On a similar topic, here is a series of posts on the patent thicket that arose among competitors during the invention of the modern sewing machine.

I don't know if it is really worse in software than in other areas. I used to peruse the new patents column in an engineering publication on microwaves and other radio stuff. It appeared that almost all of them were reasonably clever but not amazingly clever solutions to very specific engineering problems. So rather than a really non-obvious new whatever, most patents in microwaves and RF were on solutions to narrow problems which any reasonably competent engineering department at a good company would have come up with.

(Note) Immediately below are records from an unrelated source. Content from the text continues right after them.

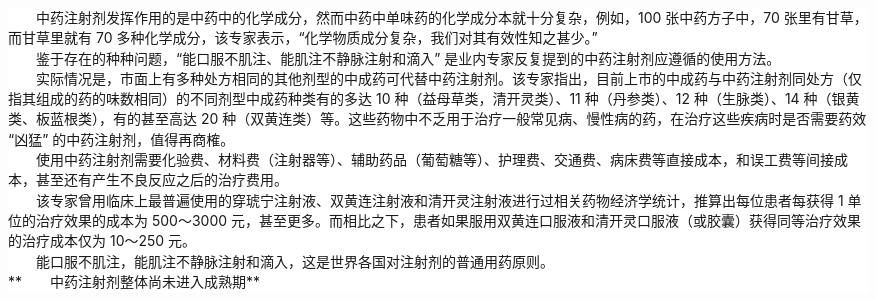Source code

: 　　中药注射剂发挥作用的是中药中的化学成分，然而中药中单味药的化学成分本就十分复杂，例如，100 张中药方子中，70 张里有甘草，而甘草里就有 70 多种化学成分，该专家表示，“化学物质成分复杂，我们对其有效性知之甚少。”  
　　鉴于存在的种种问题，“能口服不肌注、能肌注不静脉注射和滴入” 是业内专家反复提到的中药注射剂应遵循的使用方法。  
　　实际情况是，市面上有多种处方相同的其他剂型的中成药可代替中药注射剂。该专家指出，目前上市的中成药与中药注射剂同处方（仅指其组成的药的味数相同）的不同剂型中成药种类有的多达 10 种（益母草类，清开灵类）、11 种（丹参类）、12 种（生脉类）、14 种（银黄类、板蓝根类），有的甚至高达 20 种（双黄连类）等。这些药物中不乏用于治疗一般常见病、慢性病的药，在治疗这些疾病时是否需要药效 “凶猛” 的中药注射剂，值得再商榷。  
　　使用中药注射剂需要化验费、材料费（注射器等）、辅助药品（葡萄糖等）、护理费、交通费、病床费等直接成本，和误工费等间接成本，甚至还有产生不良反应之后的治疗费用。  
　　该专家曾用临床上最普遍使用的穿琥宁注射液、双黄连注射液和清开灵注射液进行过相关药物经济学统计，推算出每位患者每获得 1 单位的治疗效果的成本为 500～3000 元，甚至更多。而相比之下，患者如果服用双黄连口服液和清开灵口服液（或胶囊）获得同等治疗效果的治疗成本仅为 10～250 元。  
　　能口服不肌注，能肌注不静脉注射和滴入，这是世界各国对注射剂的普通用药原则。  
**　　中药注射剂整体尚未进入成熟期**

Indeed, just the fact that important patents often come down to a race to develop and file should show that the thing being patented would be invented without much delay even if you prevented the top two or three groups from patenting it. I saw a fun play a number of years ago on the race to invent the television.

As to the economics of patents, sure the ability to get a monopoly on the patented technology motivates companies to get patents. I don't know that it is obvious that the value created by motivating the inventions exceeds the value destroyed by granting monopolies. There are some amazing numbers where the increase in availability of phone service once the original telephone patent expired was so tremendous that it is hard to imagine society benefited much from keeping that valuable tool away from so many millions of people during the monopoly period. Indeed, unless the case can be made that the invention would not occur for at least another 20 years later, in the current world where the monopoly lasts 20 years it may be obvious that patents are value-destroying. Hmmm, that's a clever way to think about it.

[-]Zvi10

It's not obvious to me that anyone at the big companies actually wants the situation where everyone patents everything and there is a perpetual cold war. The big companies want a thriving economy, especially in their sector, and if it was cheaper to get together in an alliance to block all the stupid patents, while the real ones (at least that were backed by big companies) got through, it's possible everyone would be better off.

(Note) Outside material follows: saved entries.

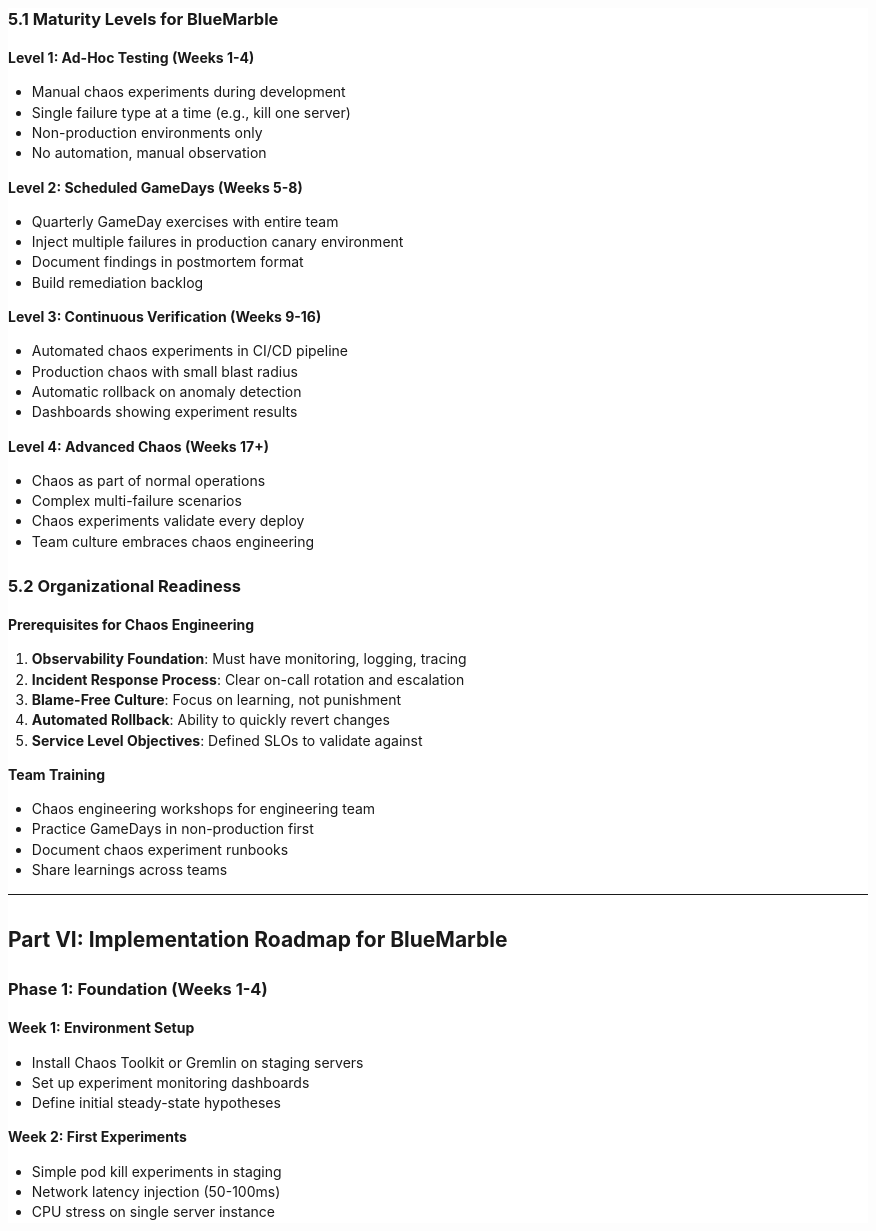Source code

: ### 5.1 Maturity Levels for BlueMarble

**Level 1: Ad-Hoc Testing (Weeks 1-4)**
- Manual chaos experiments during development
- Single failure type at a time (e.g., kill one server)
- Non-production environments only
- No automation, manual observation

**Level 2: Scheduled GameDays (Weeks 5-8)**
- Quarterly GameDay exercises with entire team
- Inject multiple failures in production canary environment
- Document findings in postmortem format
- Build remediation backlog

**Level 3: Continuous Verification (Weeks 9-16)**
- Automated chaos experiments in CI/CD pipeline
- Production chaos with small blast radius
- Automatic rollback on anomaly detection
- Dashboards showing experiment results

**Level 4: Advanced Chaos (Weeks 17+)**
- Chaos as part of normal operations
- Complex multi-failure scenarios
- Chaos experiments validate every deploy
- Team culture embraces chaos engineering

### 5.2 Organizational Readiness

**Prerequisites for Chaos Engineering**
1. **Observability Foundation**: Must have monitoring, logging, tracing
2. **Incident Response Process**: Clear on-call rotation and escalation
3. **Blame-Free Culture**: Focus on learning, not punishment
4. **Automated Rollback**: Ability to quickly revert changes
5. **Service Level Objectives**: Defined SLOs to validate against

**Team Training**
- Chaos engineering workshops for engineering team
- Practice GameDays in non-production first
- Document chaos experiment runbooks
- Share learnings across teams

---

## Part VI: Implementation Roadmap for BlueMarble

### Phase 1: Foundation (Weeks 1-4)

**Week 1: Environment Setup**
- Install Chaos Toolkit or Gremlin on staging servers
- Set up experiment monitoring dashboards
- Define initial steady-state hypotheses

**Week 2: First Experiments**
- Simple pod kill experiments in staging
- Network latency injection (50-100ms)
- CPU stress on single server instance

It already is a Prisoner's Dilemma. You can patent everything and try to make other companies pay you for it, but if they do it you won't be able to so much as design a microchip without violating a few thousand patents.

I've heard that they used to just agree to let each other use each other's patents, but then some companies appeared that did nothing but make patents and sue companies that used them.

The big one was when Apple sued Samsung. The big companies aren't supposed to sue each other, they're supposed to just use patents to keep the smaller competition out. That broke the model.

I've heard it argued that smaller companies tend to either fail or get bought before they can be sued, and the suits against smaller companies are usually carried out by companies that have no product and make all their money by getting patents and suing people with them. For big companies, patents are more of a cold war most of the time. I haven't looked into this myself, so I can't say whether that's correct, but it seems possible. What evidence do you have of big companies that are actually software companies, like Apple, suing small competitors for patent infringement? (I'm not trying to be argumentative, I just don't know much about the subject and want to know what you know.)

Sure. What I'm saying is that this seems to be a different Dilemma, built on top of the old one. :)

It is really strange that two companies fight for the patents, these two are really big and great companies and they can have their own creative ideas and innovations so there is no point to conflict.